À 50 ans, Thierry Suchet affiche une belle réussite professionnelle
avec trois agences immobilières et un beau parcours débuté en 1992. L'an
dernier, cependant, il prend la décision de tout vendre et de changer de
métier. "L'immobilier, j'en avais fait le tour. En revanche, j'étais toujours
aussi passionné par la grange de mon grand père, Pépé Nicolas, située au
milieu des alpages et transformée, il y a vingt ans, en buvette. Ce qui m'a
fait faire le grand saut, c'est quand j'ai appris qu'une piste de ski allait
passer à côté. Je me suis dit que c'était une aubaine à ne pas négliger. Entre Les Menuires et Val Thorens, nous pouvions attirer de
nombreux clients, midi et soir."
Thierry Suchet va convaincre son frère Éric
et son cousin, Bruno, de se
lancer dans l'aventure. De gros travaux sont nécessaires, de l'ordre d'un
million d'euros. Il faut ensuite obtenir les autorisations administratives. Un
des plus gros obstacles est l'aménagement. Il faut créer un chemin d'accès car
le futur établissement est loin d'une route carrossable, faire venir l'électricité
et l'eau et créer l'assainissement. "Pour que le modèle économique soit rentable,
nous avions besoin de 120 couverts en terrasse et 100 couverts à l'intérieur,
et du stockage sur 90 m², car en hiver, l'approvisionnement se fait en
motoneige." Les travaux sont également soumis aux conditions
climatiques. Impossible de continuer le chantier entre janvier et avril. "Cependant, nous avons bien ouvert en temps
et en heure, grâce à notre maître d'oeuvre, qui connaissait les contraintes." L'épouse de Thierry Suchet, Magali, s'occupe
de l'aménagement intérieur. Elle a transformé ce qui était une grange en refuge
contemporain et douillet.
Trouver un concept
Il reste alors encore à construire un concept qui attire la clientèle. "Des
restaurants d'altitude, il y en a beaucoup. Pépé Nicolas devait être différent.
Je n'ai pas voulu effacer l'histoire des lieux. Mon grand-père prenait des
bêtes en estive.

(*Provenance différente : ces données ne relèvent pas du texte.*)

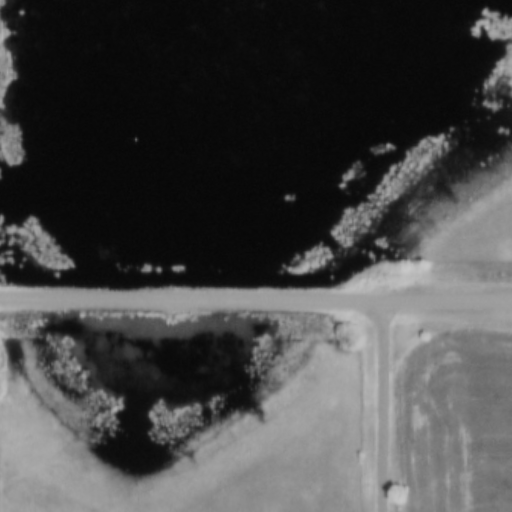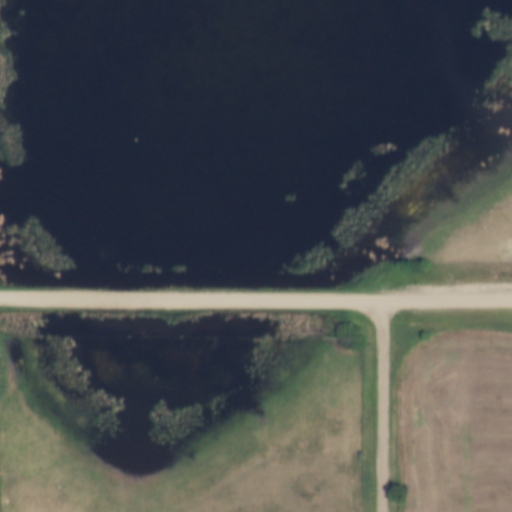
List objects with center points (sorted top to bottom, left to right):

Il ne pouvait en être autrement chez Pépé Nicolas."
Thierrey Suchet trouve donc des animaux et engage deux bergers, ce qui augmente
la masse salariale. "Les fermiers du coin étaient contents de nous louer
leurs bêtes. Ils touchent une indemnité en fonction de la production de lait." Cette attraction fait la différence :
dix vaches, soixante-dix chèvres mais aussi ânes, chevaux, cochons, canards,
pintades, poules, lapins, agneaux... attirent une clientèle touristique et
locale. "Les clients arrivent à pied dans
un lieu loin de toute habitation et de toute route avec vue sur les montagnes.

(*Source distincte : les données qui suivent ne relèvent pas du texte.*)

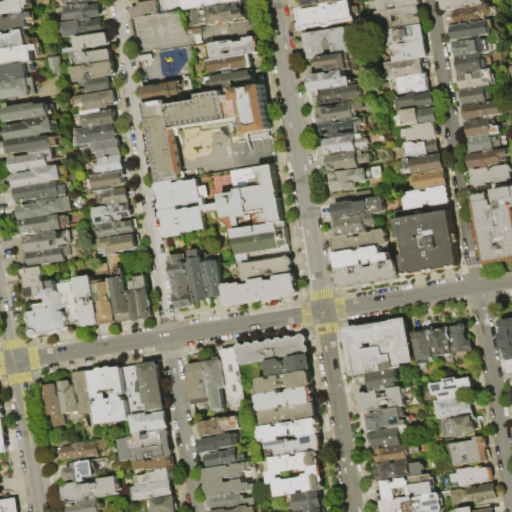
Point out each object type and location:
building: (70, 1)
building: (72, 1)
road: (125, 1)
building: (203, 2)
building: (207, 3)
building: (314, 3)
building: (458, 3)
building: (460, 3)
building: (394, 4)
building: (12, 6)
building: (142, 9)
building: (145, 10)
building: (79, 11)
building: (323, 12)
building: (474, 12)
building: (217, 13)
building: (474, 13)
building: (13, 14)
building: (219, 15)
building: (325, 16)
building: (398, 18)
building: (81, 19)
building: (15, 21)
building: (81, 27)
park: (159, 29)
building: (401, 29)
building: (470, 29)
building: (472, 29)
building: (405, 36)
building: (14, 39)
building: (89, 41)
building: (324, 42)
building: (13, 47)
building: (470, 47)
building: (325, 48)
building: (91, 49)
building: (235, 49)
building: (409, 52)
building: (15, 54)
building: (231, 54)
building: (468, 55)
building: (92, 57)
building: (332, 62)
building: (473, 63)
building: (229, 64)
building: (54, 65)
building: (403, 68)
building: (93, 70)
building: (14, 71)
building: (94, 76)
building: (404, 76)
building: (475, 78)
building: (476, 78)
building: (231, 80)
building: (14, 81)
building: (328, 81)
building: (97, 84)
building: (409, 85)
building: (332, 86)
building: (16, 88)
building: (160, 90)
building: (161, 92)
building: (341, 94)
building: (473, 95)
building: (474, 95)
building: (98, 99)
building: (96, 100)
building: (414, 100)
building: (415, 101)
building: (481, 109)
building: (484, 110)
building: (24, 111)
building: (337, 111)
building: (27, 112)
building: (339, 112)
building: (414, 116)
building: (97, 117)
building: (416, 117)
building: (203, 123)
building: (342, 128)
building: (481, 128)
building: (482, 128)
building: (31, 129)
building: (95, 133)
building: (421, 133)
road: (459, 134)
building: (417, 139)
building: (101, 140)
road: (453, 143)
building: (480, 143)
building: (33, 144)
building: (344, 144)
building: (482, 144)
building: (344, 145)
road: (279, 147)
road: (312, 147)
building: (105, 148)
building: (420, 149)
road: (285, 152)
road: (254, 155)
road: (297, 155)
road: (149, 158)
building: (487, 158)
road: (130, 159)
building: (484, 159)
building: (33, 161)
building: (345, 161)
building: (33, 162)
building: (425, 163)
building: (107, 165)
building: (425, 171)
building: (217, 172)
building: (372, 173)
building: (491, 174)
building: (491, 175)
building: (42, 176)
building: (352, 178)
building: (346, 179)
building: (429, 179)
building: (105, 180)
building: (109, 188)
building: (42, 192)
building: (114, 196)
building: (425, 197)
building: (426, 198)
road: (451, 200)
building: (182, 207)
building: (359, 207)
building: (46, 209)
building: (110, 213)
building: (258, 214)
building: (44, 215)
building: (113, 220)
building: (356, 223)
building: (494, 224)
building: (45, 225)
building: (354, 225)
building: (495, 225)
building: (113, 229)
building: (52, 241)
building: (360, 241)
building: (426, 241)
building: (428, 243)
building: (117, 244)
building: (118, 244)
building: (45, 248)
road: (14, 251)
road: (156, 255)
building: (49, 257)
building: (361, 258)
road: (496, 265)
building: (364, 266)
building: (266, 267)
building: (267, 269)
road: (471, 269)
building: (368, 274)
building: (200, 277)
building: (205, 277)
building: (180, 280)
building: (217, 280)
building: (33, 282)
building: (182, 283)
building: (260, 289)
building: (263, 290)
road: (318, 293)
building: (121, 297)
building: (131, 297)
road: (302, 297)
building: (140, 299)
road: (499, 300)
building: (58, 301)
building: (88, 301)
building: (105, 301)
building: (72, 302)
building: (106, 302)
road: (479, 304)
road: (238, 307)
road: (338, 307)
building: (57, 308)
road: (8, 311)
road: (303, 313)
road: (403, 315)
road: (165, 318)
building: (40, 321)
road: (264, 322)
road: (324, 329)
road: (93, 330)
road: (307, 330)
building: (507, 338)
building: (461, 339)
road: (27, 340)
road: (242, 341)
road: (29, 342)
building: (443, 342)
building: (450, 342)
road: (12, 343)
building: (506, 343)
road: (26, 344)
building: (423, 344)
building: (422, 345)
building: (380, 346)
building: (272, 350)
building: (378, 350)
road: (169, 353)
road: (30, 358)
road: (8, 363)
road: (98, 364)
building: (288, 365)
road: (501, 367)
building: (509, 367)
building: (243, 369)
road: (31, 373)
road: (36, 374)
road: (33, 378)
building: (381, 379)
road: (17, 380)
building: (233, 381)
road: (1, 382)
building: (284, 382)
road: (3, 383)
building: (216, 383)
building: (199, 385)
building: (154, 387)
building: (452, 388)
building: (136, 390)
building: (120, 391)
building: (510, 393)
building: (86, 394)
building: (119, 394)
building: (69, 396)
building: (103, 396)
road: (494, 396)
building: (1, 397)
building: (284, 397)
building: (452, 397)
building: (71, 398)
building: (285, 399)
building: (381, 400)
building: (55, 403)
building: (53, 405)
building: (454, 408)
road: (483, 408)
building: (2, 411)
road: (338, 411)
building: (288, 415)
road: (354, 416)
building: (383, 416)
building: (386, 420)
building: (149, 421)
building: (151, 422)
road: (323, 422)
building: (219, 425)
building: (219, 426)
building: (458, 426)
building: (3, 427)
building: (461, 427)
road: (193, 431)
building: (286, 431)
building: (2, 432)
road: (171, 433)
building: (291, 436)
road: (27, 437)
building: (387, 439)
building: (216, 442)
building: (4, 443)
building: (217, 443)
road: (45, 445)
building: (148, 446)
building: (294, 446)
road: (11, 447)
building: (81, 449)
building: (84, 450)
building: (467, 451)
building: (468, 451)
building: (391, 453)
building: (392, 455)
building: (225, 459)
building: (155, 465)
road: (1, 467)
building: (150, 468)
building: (398, 469)
building: (77, 470)
building: (80, 471)
building: (394, 471)
road: (1, 473)
building: (297, 474)
building: (470, 475)
building: (471, 476)
park: (7, 477)
building: (158, 477)
building: (226, 479)
building: (226, 480)
building: (298, 480)
road: (11, 483)
building: (407, 487)
building: (91, 490)
building: (93, 490)
building: (153, 490)
road: (7, 492)
building: (480, 492)
building: (481, 492)
road: (16, 494)
building: (409, 495)
building: (230, 501)
building: (306, 501)
building: (415, 504)
building: (8, 505)
building: (165, 505)
building: (9, 506)
building: (87, 506)
building: (83, 507)
building: (237, 509)
building: (238, 509)
building: (318, 510)
building: (473, 510)
building: (474, 510)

Ils assistent à la fabrication des fromages, à la traite, caressent les chèvres
et les cochons."
Le restaurant joue la carte du traditionnel (plat du jour : 14,50 €,
20-25 € à la carte). Autre bonne idée : la boutique de produits
dérivés (miel, fromages, peaux de mouton...) fonctionne bien. Malheureusement,
peu de temps après l'ouverture, Éric Suchet est emporté par la maladie. Son
fils, Valentin a choisi de reprendre
le flambeau. C'est lui qui s'occupe désormais des visites guidées pour la
traite et la fabrication du fromage. "J'ai pu réaliser ce rêve, car je passais
tous les étés chez Pépé Nicolas, rappelle Thierry Suchet. Il ne faut pas se lancer au hasard. Il est
important de bien connaître la montagne pour concrétiser un tel projet."